Let us ask for the grace of a Lent that leads us to greater attentiveness to God and to the least among us …Let us ask for the strength that comes from the type of fasting that also extends to our use of language, so that hurtful words may diminish and give way to a greater space for the voice of others….Let us strive to make our communities places where the cry of those who suffer finds welcome, and listening opens paths towards liberation, making us ready and eager to contribute to building a civilization of love.”

We enter another Holy Week – in many cases having experienced a failure to love over this past year. And yet, as Pope Leo reminds us, the resurrection is a breathtaking testimony to how love can rise again after great defeat. As he says, the power of Jesus’ love “…shows that forgiveness does not deny the pain caused by betrayal, but it does prevent evil from having the last word.” 
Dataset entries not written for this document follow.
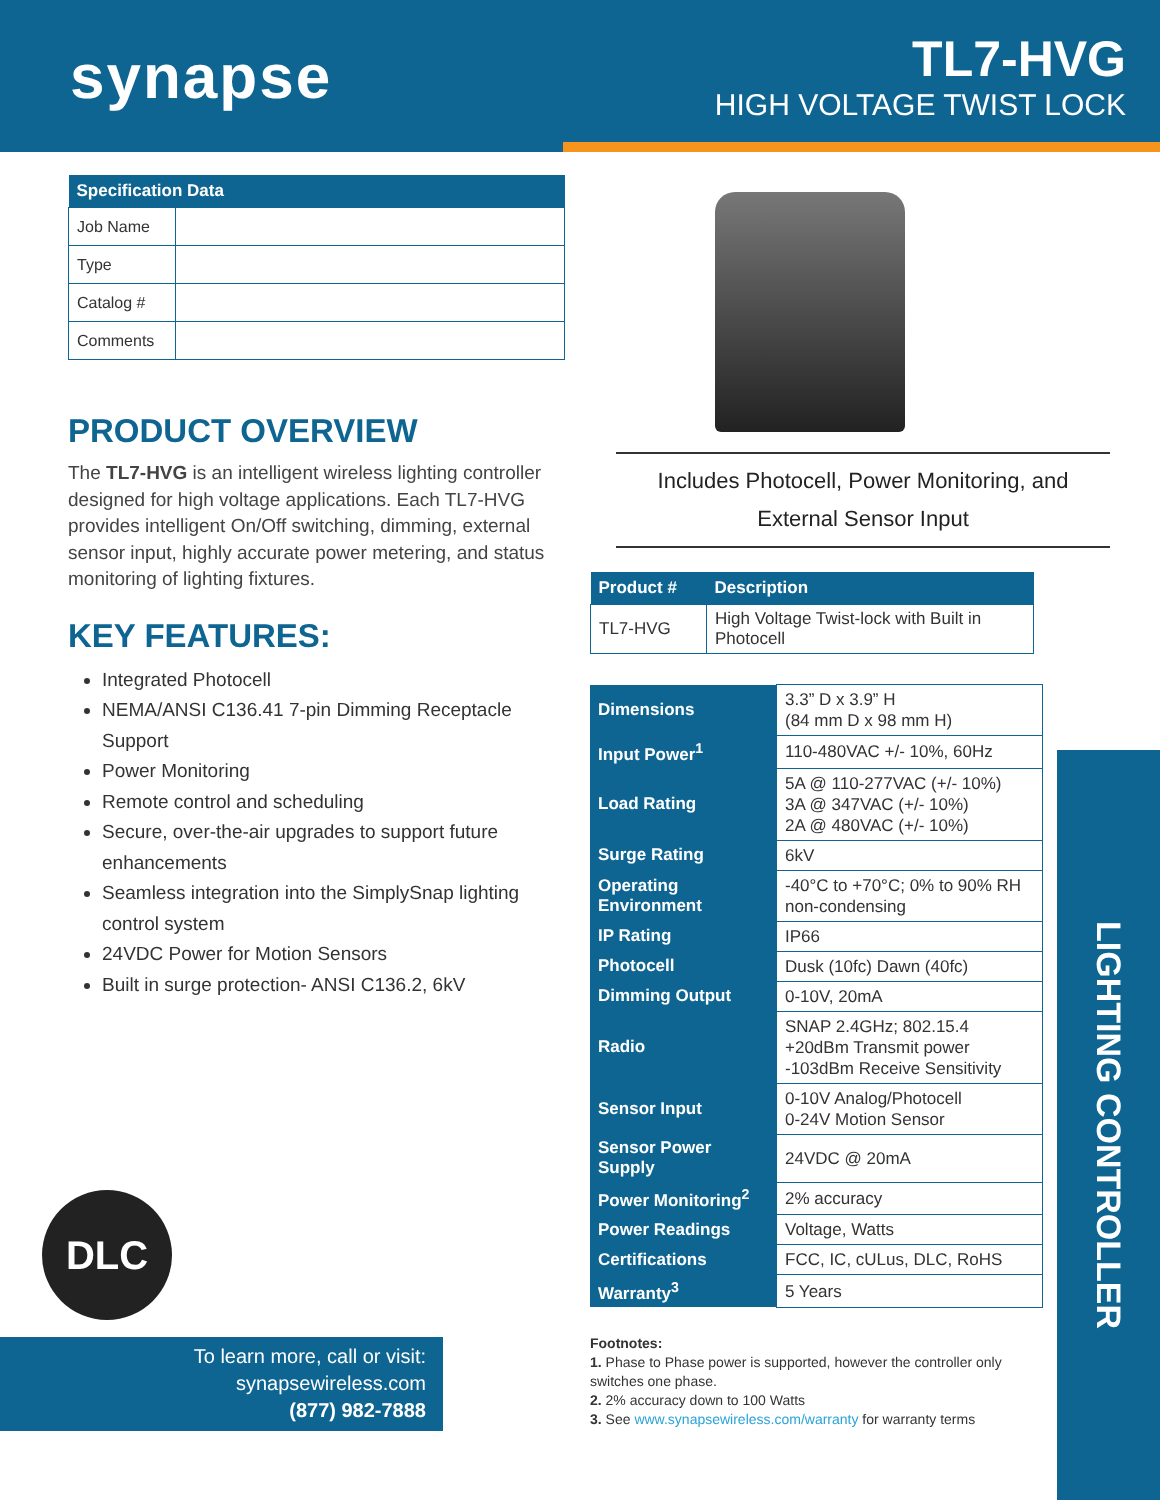synapse
TL7-HVG
HIGH VOLTAGE TWIST LOCK
| Specification Data | |
| --- | --- |
| Job Name | |
| Type | |
| Catalog # | |
| Comments | |
PRODUCT OVERVIEW
The TL7-HVG is an intelligent wireless lighting controller designed for high voltage applications. Each TL7-HVG provides intelligent On/Off switching, dimming, external sensor input, highly accurate power metering, and status monitoring of lighting fixtures.
KEY FEATURES:
Integrated Photocell
NEMA/ANSI C136.41 7-pin Dimming Receptacle Support
Power Monitoring
Remote control and scheduling
Secure, over-the-air upgrades to support future enhancements
Seamless integration into the SimplySnap lighting control system
24VDC Power for Motion Sensors
Built in surge protection- ANSI C136.2, 6kV
Includes Photocell, Power Monitoring, and External Sensor Input
| Product # | Description |
| --- | --- |
| TL7-HVG | High Voltage Twist-lock with Built in Photocell |
| Dimensions | 3.3” D x 3.9” H (84 mm D x 98 mm H) |
| Input Power<sup>1</sup> | 110-480VAC +/- 10%, 60Hz |
| Load Rating | 5A @ 110-277VAC (+/- 10%) 3A @ 347VAC (+/- 10%) 2A @ 480VAC (+/- 10%) |
| Surge Rating | 6kV |
| Operating Environment | -40°C to +70°C; 0% to 90% RH non-condensing |
| IP Rating | IP66 |
| Photocell | Dusk (10fc) Dawn (40fc) |
| Dimming Output | 0-10V, 20mA |
| Radio | SNAP 2.4GHz; 802.15.4 +20dBm Transmit power -103dBm Receive Sensitivity |
| Sensor Input | 0-10V Analog/Photocell 0-24V Motion Sensor |
| Sensor Power Supply | 24VDC @ 20mA |
| Power Monitoring<sup>2</sup> | 2% accuracy |
| Power Readings | Voltage, Watts |
| Certifications | FCC, IC, cULus, DLC, RoHS |
| Warranty<sup>3</sup> | 5 Years |
Footnotes:
1. Phase to Phase power is supported, however the controller only switches one phase.
2. 2% accuracy down to 100 Watts
3. See www.synapsewireless.com/warranty for warranty terms
LIGHTING CONTROLLER
DLC
To learn more, call or visit:
synapsewireless.com
(877) 982-7888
The Holy Father urges all of us to learn how to forgive because “to pardon one another is to build a bridge of peace.” He also points to the persistent response of the Lord to His sufferings and afflictions:

“[Jesus] does not take revenge. He does not return with gestures of power, but rather with meekness; He manifests the joy of a love greater than any wound and stronger than any betrayal.”

The challenges and tensions, the conflicts and wars, the degradation of adversaries and foes has become so commonplace. Bringing to bear a moral compass on these circumstances can seem like an illusion as we become increasingly lost in fiery exchanges and rivalries that continually burst upon us through an incessant electronic media seeking to engage us in this sinful void – itself empowered by the bad news and examples of our rampant failures to be constructive and respectful.

Perhaps this year’s Holy Week and Easter Triduum is a call to look to the only response and antidote to this negative human spiralling. We experience now the Paschal Mystery! We again behold in awe the only response that has saved the world – that comes to an apex in Holy Week – when Our Lord Jesus Christ offers the unexpected, ultimate, and final confrontation between light and darkness, death and abundant life. What we recall and witness in the way of Jesus Christ is utterly amazing, astonishing, unbelievable!

St. Paul in his letter to the Philippians sums up the unique response of Jesus Christ, who uniquely goes on a wonderful, terrible path.

Firstly, Jesus Christ was in the form of God – He was God. Secondly, He did not regard equality with God as something to be exploited, to be taken advantage of. Thirdly, He self-empties – empties Himself, taking the form of a slave. Who has ever done this? Especially if they had the unique ability to avoid or overcome with their power? Fourthly, He is obedient to the Father’s plan to heal, redeem, and save the world – all the way to the point of death, even death on a cross. No one of such eminence and ability has ever done this! This is why God exalted Him. This is why every knee should bend, and every tongue confess that Jesus Christ is Lord!

I so appreciate the words of Pope Francis, who stated that the celebration of the Passion of Our Lord needs to move us from distant admiration of Jesus Christ, to amazement at Jesus! He demonstrates the greatest love the world has known – our salvation and new life passes through the wood of the Cross! Destruction meets new life; hell meets heaven; and death meets resurrection.

Are we ready to open our eyes, minds and hearts to this kind of amazement?!

A blessed Holy Week and Easter season to you all!